- Born: Miami, Florida, US
- Other names: Bernice
- Occupations: Actress, football coach, teacher
- Years active: 2012–2014
- Known for: South Beach Tow

= Lakatriona Brunson =

Actor

Lakatriona Brunson is an American teacher, athlete, coach and actress. She is best known for her character Bernice on the truTV television series South Beach Tow.

==Early life and education==
Lakatriona Brunson was born and raised in Miami, Florida. She attended Miami Northwestern Senior High School in the 1990s, where she excelled in track and field and basketball. She continued competing in college, both in track and field and as a power forward on the basketball team at Tennessee State University.

==Career==
Brunson is widely known for her performances as Bernice, a tow truck operator on the docudrama TV series South Beach Tow. The show, shown in reality TV format (although some portions are reenactments), based itself on the operations of a towing operation in southern Florida, Tremont Towing. Bernice's character traits include disposing of unruly members of the public and referring to herself in the third-person. She is known for wearing sunglasses in her TV role and otherwise. Although Tremont Towing is an actual towing company used by the city of Miami Beach for towing illegally parked cars, the show's cast were fictionalized employees.

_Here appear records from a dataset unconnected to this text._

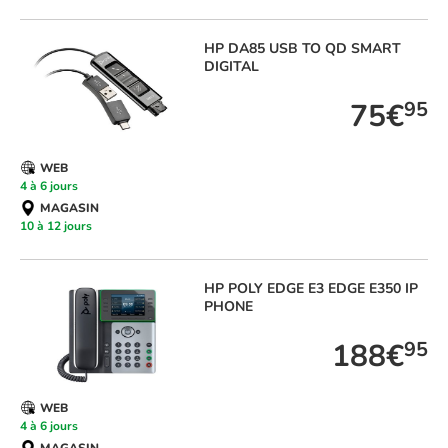
HP
DA85 USB TO QD SMART
DIGITAL
75€
95
WEB
4 à 6 jours
MAGASIN
10 à 12 jours
HP
POLY EDGE E3 EDGE E350 IP
PHONE
188€
95
WEB
4 à 6 jours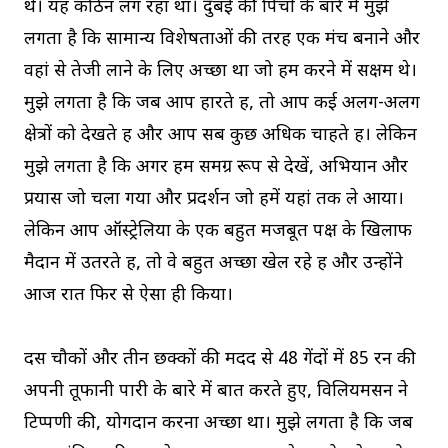
थे। यह कठिन लग रहा था। दुबई की पिचों के बारे में मुझे
लगता है कि सामान्य विशेषताओं की तरह एक मंच बनाने और
वहां से तेजी लाने के लिए अच्छा था जो हम करने में सक्षम थे।
मुझे लगता है कि जब आप हारते हैं, तो आप कई अलग-अलग
क्षेत्रों को देखते हैं और आप सब कुछ अधिक चाहते हैं। लेकिन
मुझे लगता है कि अगर हम समग्र रूप से देखें, अभियान और
प्रयास जो चला गया और प्रदर्शन जो हमें यहां तक ले आया।
लेकिन आप ऑस्ट्रेलिया के एक बहुत मजबूत पक्ष के खिलाफ
मैदान में उतरते हैं, तो वे बहुत अच्छा खेल रहे हैं और उन्होंने
आज रात फिर से ऐसा ही किया।
दस चौकों और तीन छक्कों की मदद से 48 गेंदों में 85 रन की
अपनी तूफानी पारी के बारे में बात करते हुए, विलियमसन ने
टिप्पणी की, योगदान करना अच्छा था। मुझे लगता है कि जब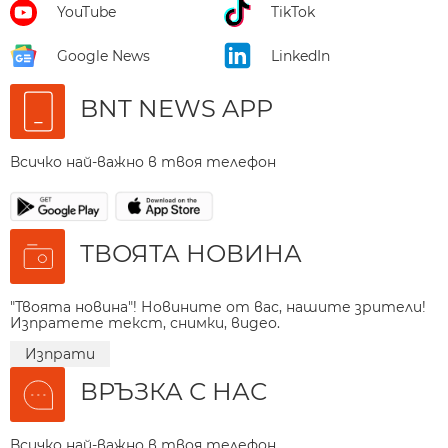
YouTube
TikTok
Google News
LinkedIn
BNT NEWS APP
Всичко най-важно в твоя телефон
ТВОЯТА НОВИНА
"Твоята новина"! Новините от вас, нашите зрители!
Изпратете текст, снимки, видео.
Изпрати
ВРЪЗКА С НАС
Всичко най-важно в твоя телефон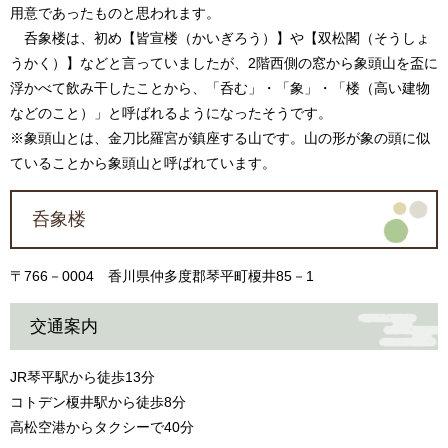
用意であったものと思われます。
呑象楼は、初め【皆宣楼（かいぎろう）】や【双松閣（そうしょ
うかく）】などと言っていましたが、2階西側の窓から象頭山を盃に
浮かべて飲み干したことから、「呑む」・「象」・「楼（高い建物
などのこと）」と呼ばれるようになったそうです。
※象頭山とは、金刀比羅宮が鎮座する山です。山の形が象の頭に似
ていることから象頭山と呼ばれています。
呑象楼
〒766－0004 香川県仲多度郡琴平町榎井85－1
交通案内
JR琴平駅から徒歩13分
コトデン榎井駅から徒歩8分
高松空港からタクシーで40分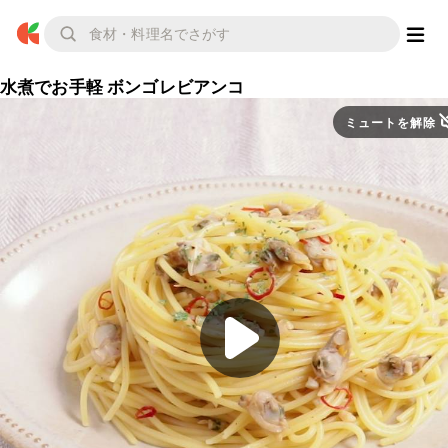
水煮でお手軽 ボンゴレビアンコ
ミュートを解除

Brunson continued competing athletically as a defensive end for the Miami Fury football team of the Independent Women's Football League.

Brunson is also a certified physical education teacher. When she was named head coach of the Miami Jackson High School football team in February 2016, she became the first female football coach in Florida. Brunson coached girls' flag football at Jackson and was an assistant coach for the girls' basketball team. Luther Campbell, known internationally as rapper Luke Skyywalker of the 1980s group 2 Live Crew, was hired as an assistant coach and was a defensive coordinator. However, he resigned his position after nine months. Brunson has known Campbell since her childhood.

==Personal life==
Brunson has remained a resident of Miami.